The rest of the graphics can essentially be summed up as “poor man’s Dark Alliance”. While the water effects are generally as good as they are in that earlier game, the rest of the graphics seem to have been toned down a notch or two. Heroes isn’t an ugly game, it’s just not as striking as Dark Alliance — which is a bit of a downer, seeing as that game was both older and originally designed for the less powerful PS2.
However, before everyone out there writes off Dungeons & Dragons: Heroes as a simple retread of Baldur’s Gate: Dark Alliance, allow me to regale you with the one feature wherein this game is actually better than its inspiration: multiplayer mode.
Dark Alliance had an entertaining multiplayer mode that allowed for two players to tackle the main plot’s story together. Heroes ups the ante by featuring a four player mode — easily the best way to experience the game. Getting three friends together to help in the quest to crush the evil wizard adds an extra dimension to the experience, one missing from the single player campaign. The four player mode works well, evoking memories of games like Gauntlet as everyone makes a mad dash for all of the money, healing items, and equipment that drops. It’s in this mode that the game seems most like the table-top D&D…when several people are sitting around partaking in the adventure as a unit.
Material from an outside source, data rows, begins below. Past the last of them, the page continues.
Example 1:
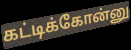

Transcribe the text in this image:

கட்டிக்கோன்னு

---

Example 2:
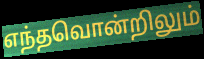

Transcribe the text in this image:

எந்தவொன்றிலும்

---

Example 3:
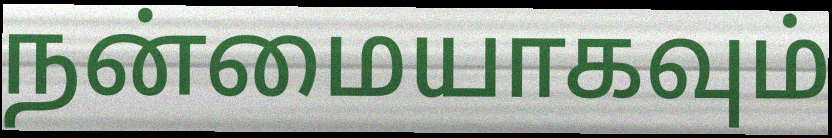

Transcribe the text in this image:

நன்மையாகவும்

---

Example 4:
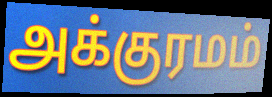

Dungeons and Dragons: Heroes may get flack from the hardcore D&D crowd for simply being a Diablo clone set in the D&D universe, but it’s still hard to deny the simple joy in teaming up with three friends to kick the crap out a Beholder. Ultimately, the pen-and-paper game was designed to bring people together — and in this regard, Heroes is as true to the D&D experience as just about anything else out there.